Enhancement of 3D Camera Synthetic Training Data with Noise Models
Katarína Osvaldová, Lukáš Gajdošech, Viktor Kocur, Martin Madaras
TL;DR
This paper addresses the domain gap between synthetic and real 3D camera data by modeling two principal noise components—lateral in-image-plane noise and axial depth noise—and estimating their dependence on object distance and surface angle from a custom dataset. The authors fit quadratic noise models for each device and use these to augment synthetic training data for a UNet-based object segmentation task, showing that training with slightly higher noise than estimated ($M_n \approx 1.25$) yields the best real-world generalization. They validate the approach on real Armadillo scans across multiple distances and demonstrate that both under- and over-noising can harm performance, emphasizing the value of device-specific noise models for realistic synthetic data generation. The work provides practical noise-modeling tools and a data-sharing setup that can improve the robustness of depth-based neural networks in real-world applications while outlining avenues for extending noise types and representations.
Abstract
The goal of this paper is to assess the impact of noise in 3D camera-captured data by modeling the noise of the imaging process and applying it on synthetic training data. We compiled a dataset of specifically constructed scenes to obtain a noise model. We specifically model lateral noise, affecting the position of captured points in the image plane, and axial noise, affecting the position along the axis perpendicular to the image plane. The estimated models can be used to emulate noise in synthetic training data.
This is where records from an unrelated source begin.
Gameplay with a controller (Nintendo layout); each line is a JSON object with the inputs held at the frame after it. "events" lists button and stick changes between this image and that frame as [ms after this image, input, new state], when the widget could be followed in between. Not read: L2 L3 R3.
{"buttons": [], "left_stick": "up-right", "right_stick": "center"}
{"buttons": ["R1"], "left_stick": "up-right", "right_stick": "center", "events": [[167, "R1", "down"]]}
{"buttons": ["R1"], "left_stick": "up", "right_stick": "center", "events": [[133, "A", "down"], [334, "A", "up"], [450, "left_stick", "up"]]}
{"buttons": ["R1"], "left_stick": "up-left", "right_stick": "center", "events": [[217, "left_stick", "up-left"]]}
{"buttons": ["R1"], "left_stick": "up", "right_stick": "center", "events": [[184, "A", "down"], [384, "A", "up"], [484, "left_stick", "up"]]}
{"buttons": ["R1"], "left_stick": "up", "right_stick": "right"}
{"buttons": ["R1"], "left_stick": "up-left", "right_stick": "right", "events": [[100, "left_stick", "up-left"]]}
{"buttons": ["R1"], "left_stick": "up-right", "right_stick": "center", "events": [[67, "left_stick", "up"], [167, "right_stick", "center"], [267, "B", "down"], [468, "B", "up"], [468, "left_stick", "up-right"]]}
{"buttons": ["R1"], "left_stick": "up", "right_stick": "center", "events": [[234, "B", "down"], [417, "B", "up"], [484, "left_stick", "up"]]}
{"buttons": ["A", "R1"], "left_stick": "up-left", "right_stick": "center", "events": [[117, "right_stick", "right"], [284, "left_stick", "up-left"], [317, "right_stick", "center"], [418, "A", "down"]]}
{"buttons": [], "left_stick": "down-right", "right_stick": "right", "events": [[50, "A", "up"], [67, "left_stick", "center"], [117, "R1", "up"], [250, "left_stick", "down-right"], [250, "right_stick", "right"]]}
The added benefit of adding artificial noise is evaluated in an experiment with rendered data for object segmentation. We train a series of neural networks with varying levels of noise in the data and measure their ability to generalize on real data. The results show that using too little or too much noise can hurt the networks' performance indicating that obtaining a model of noise from real scanners is beneficial for synthetic data generation.